Becoming true ‘influencers’

Becoming true ‘influencers’
Sr Anne Marie Walsh SOLT

“Your beliefs don’t make you a good person. Your behaviour does.” This is a meme that floats around Facebook every so often, but the idea has been around from the beginning of time.

It’s been noted that the devil believes in God but is no better off for it. Just as being in the presence of Jesus, as the Pharisees often were, did not benefit them much either because of their obstinacy and hardness of heart.

We often find this division in our own souls. We may sincerely believe something and yet keep it sectioned off somewhere in our minds where it has no real influence over our everyday life or behavior.

Perhaps we say we believe things, especially regarding our faith because we have some vague notion that we are supposed to believe those things. Yet they don’t influence our actions as they should.

Most of us would never want to be an occasion of sin for someone else. Yet we often are, if not by intent, then by carelessness and lack of awareness. This becomes, then, something to consider carefully in our own lives.

Awareness

A few examples can illustrate this. In our religious community, one unwritten rule from our founder is that we don’t drink alcohol.

This is not because alcohol in and of itself is evil or sinful. But it is because we don’t want to be a source of temptation to those brothers and sisters who have a weakness in this area.

Even before this, because alcoholism is generationally prevalent in my family, we had to come to the point where we agreed that there would be no alcohol at family gatherings.

There was a lot of resistance to this at first. Why should we suffer because someone else can’t stop once they start? Yet the overreaction missed the point that if we can’t come together and enjoy one another for a few hours without alcohol, we may have a problem also.
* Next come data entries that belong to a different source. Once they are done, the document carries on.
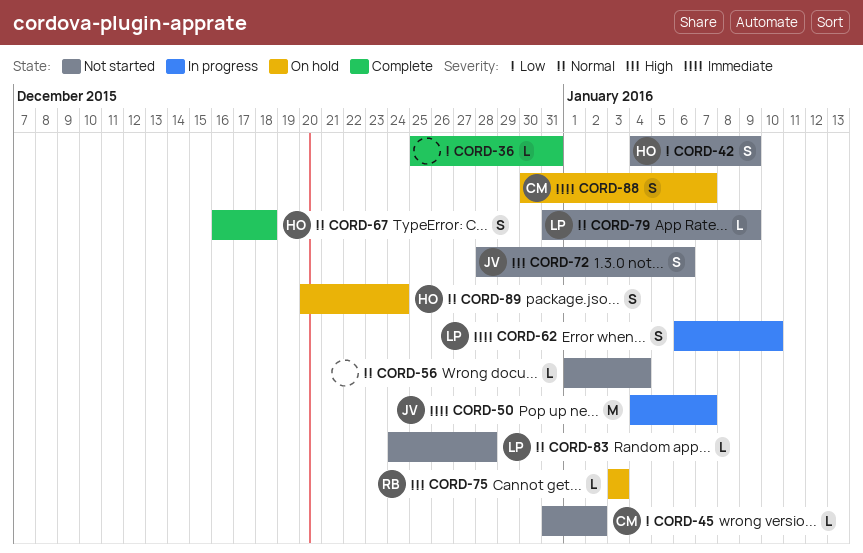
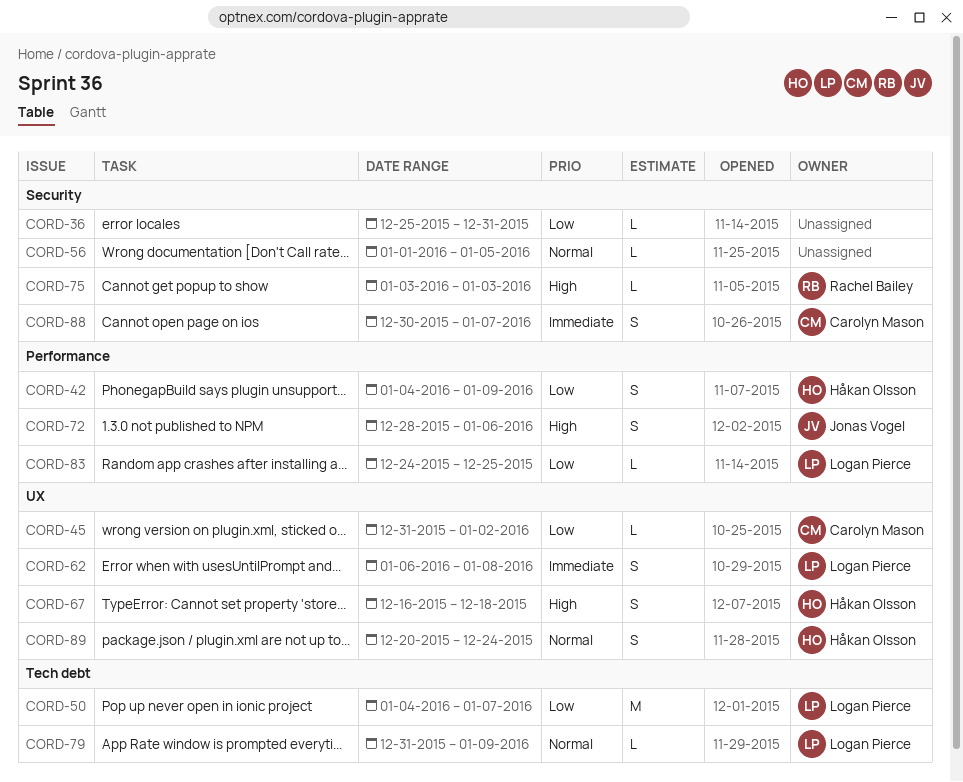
CORD-50, owner: Jonas Vogel -> Logan Pierce
CORD-50, priority: Immediate -> Low
CORD-56, due: Jan 4 -> Jan 5
CORD-62, due: Jan 10 -> Jan 8
CORD-67, priority: Normal -> High
CORD-83, priority: Normal -> Low
CORD-83, due: Dec 28 -> Dec 25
Modesty means behaving in a way that does not become a source of temptation to others”

This principle applies as well to the whole area of modesty. In this, we are sadly ruled all too often by the world’s norms and not by genuine concern for our own dignity and the dignity of others.

Modesty means behaving in a way that does not become a source of temptation to others. This is why we cover or veil ourselves in attractive or tasteful ways but in ways that are not suggestive or seductive.

We protect ourselves this way from the lustful eyes of others and the sinful overreaching that too much visible flesh can entice them into. If we want people to see our real person, we don’t blind them with too much physicality, which they won’t get past to the more essential things.

At the same time, we dampen the possible temptation that would come from dressing more provocatively. Telling the Lord we just wanted to be attractive will not hold much weight in the light of the destruction that sin brings with it, even if it wasn’t directly our own sin.

A third example has to do with anger. How many potential sins we can cause when we over-indulge our anger? Anger is a contagious emotion.

If we are not careful, we can incite anger in others, especially those who generally sympathise with us anyway. We can cause all sorts of gossiping, rash judgment, detraction, reputation destruction, and numerous other violations of charity.

Accountability

Imagine being held accountable for all the sins we have committed (and remember, Confession permanently wipes them away) but also for the sins we have caused others to commit.

These are areas that need to be examined; otherwise, we risk, as the Chinese proverb says, “burning false incense before a true God.”

There is no getting around the fact that we influence others for better or worse.

And today, being an ‘influencer’ has become a prize designation. In an age where influencers push worldly trends, our counter-witness must be as influencers that point immortal souls beyond this world to the eternity that awaits them.

This is to fulfill the real purpose of influence while preserving us from the guilt of causing sin in others.